Device 0: GeForce GT 1030 (OpenCL 1.2 CUDA ) [direct-RAM-access disabled]
Device 1: gfx1036 (OpenCL 2.0 AMD-APP (3444.0) )[has direct access to RAM] [direct-RAM-access disabled]
Device 2: AMD Ryzen 9 7900 12-Core Processor (OpenCL 1.2 (Build 37) )[has direct access to RAM]
PI = 3.1415
PI = 3.1415
PI = 3.1415
PI = 3.1415
PI = 3.1415
PI = 3.1415
PI = 3.1415
PI = 3.1415
PI = 3.1415
PI = 3.1415
PI = 3.1415
PI = 3.1415
PI = 3.1415
PI = 3.1415
PI = 3.1415
PI = 3.1415
 ----------------------
3*PI = 9.4245
3*PI = 9.4245
3*PI = 9.4245
3*PI = 9.4245
3*PI = 9.4245
3*PI = 9.4245
3*PI = 9.4245
3*PI = 9.4245
3*PI = 9.4245
3*PI = 9.4245
3*PI = 9.4245
3*PI = 9.4245
3*PI = 9.4245
3*PI = 9.4245
3*PI = 9.4245
3*PI = 9.4245

How to Select Parameters for a Kernel?

  • Explicitly setting parameters for only once, then calling kernel for multiple times
computer.setKernelParameter("kernelName", "a", 0);
computer.setKernelParameter("kernelName", "b", 1);
computer.run("kernelName", 0, n , 64); 
computer.run("kernelName", 0, n , 64); 
computer.run("kernelName", 0, n , 64); 
  • Method-chaining to build a parameter-list in one-line:
computer.compute(a.next(b),"kernelName", 0, n, 64); 
computer.compute(a.next(b),"kernelName", 0, n, 64); 
computer.compute(a.next(b),"kernelName", 0, n, 64); 

both versions are equivalent with a trivial amount of extra host latency on second version.

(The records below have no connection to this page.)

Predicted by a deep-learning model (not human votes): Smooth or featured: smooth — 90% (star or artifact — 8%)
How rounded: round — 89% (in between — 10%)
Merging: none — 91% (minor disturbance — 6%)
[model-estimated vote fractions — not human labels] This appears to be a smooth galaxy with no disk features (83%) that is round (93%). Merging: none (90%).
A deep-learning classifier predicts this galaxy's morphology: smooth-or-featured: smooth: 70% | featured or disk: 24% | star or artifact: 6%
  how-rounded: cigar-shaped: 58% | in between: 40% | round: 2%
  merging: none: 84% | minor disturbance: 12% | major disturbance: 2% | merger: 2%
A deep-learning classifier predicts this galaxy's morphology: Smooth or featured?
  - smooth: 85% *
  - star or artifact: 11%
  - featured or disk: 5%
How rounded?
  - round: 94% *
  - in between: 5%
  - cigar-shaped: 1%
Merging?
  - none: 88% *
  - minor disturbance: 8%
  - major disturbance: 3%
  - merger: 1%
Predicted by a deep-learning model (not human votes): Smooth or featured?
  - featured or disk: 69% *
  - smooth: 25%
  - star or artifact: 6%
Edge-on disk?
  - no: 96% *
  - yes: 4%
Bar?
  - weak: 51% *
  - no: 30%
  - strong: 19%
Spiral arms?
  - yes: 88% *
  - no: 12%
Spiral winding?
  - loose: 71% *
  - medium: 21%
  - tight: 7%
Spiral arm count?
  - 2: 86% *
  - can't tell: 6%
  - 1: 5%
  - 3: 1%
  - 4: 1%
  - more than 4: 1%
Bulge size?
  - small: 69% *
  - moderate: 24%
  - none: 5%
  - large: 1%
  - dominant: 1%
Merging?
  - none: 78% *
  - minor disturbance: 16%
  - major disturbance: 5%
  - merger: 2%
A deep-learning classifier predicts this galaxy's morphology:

What Kind of Load Balancing is Implemented?

  • dynamic: a queue is filled with many small pieces of work, then all devices independently consume the queue until it is empty. this has good work-distribution quality but high latency due to multiple synchronizations
  • static: work is divided into bigger chunks and they are directly sent to their own devices. After each run, device performances are calculated and a new(and better) work-distribution ratio is found for next run.

Static load balancing: good for uniform work-loads over work-items / data elements (simple image-processing algorithms, nbody algorithm, string-searching, etc)

// sample system: iGPU with 128 shaders @ 2GHz, dGPU with 384 shaders @ 1.5 GHz, CPU with 192 pipelines @ 5.3 GHz
computer.run("kernel", 0, n, 256); // equal work for all (50 milliseconds)
computer.run("kernel", 0, n, 256); // iGPU=1x work-items, dGPU=1.2x work-items, CPU=1.4x work-items (45 milliseconds)
computer.run("kernel", 0, n, 256); // iGPU=1x work-items, dGPU=1.5x work-items, CPU=2.0x work-items (33 milliseconds)
computer.run("kernel", 0, n, 256); // iGPU=1x work-items, dGPU=2.2x work-items, CPU=3.4x work-items (20 milliseconds)
computer.run("kernel", 0, n, 256); // iGPU=1x work-items, dGPU=2.4x work-items, CPU=3.7x work-items (17 milliseconds)
computer.run("kernel", 0, n, 256); // 15 milliseconds
computer.run("kernel", 0, n, 256); // 15 milliseconds

Dynamic load balancing: good for non-uniform work-loads (mandelbrot-set generation, ray tracing, etc)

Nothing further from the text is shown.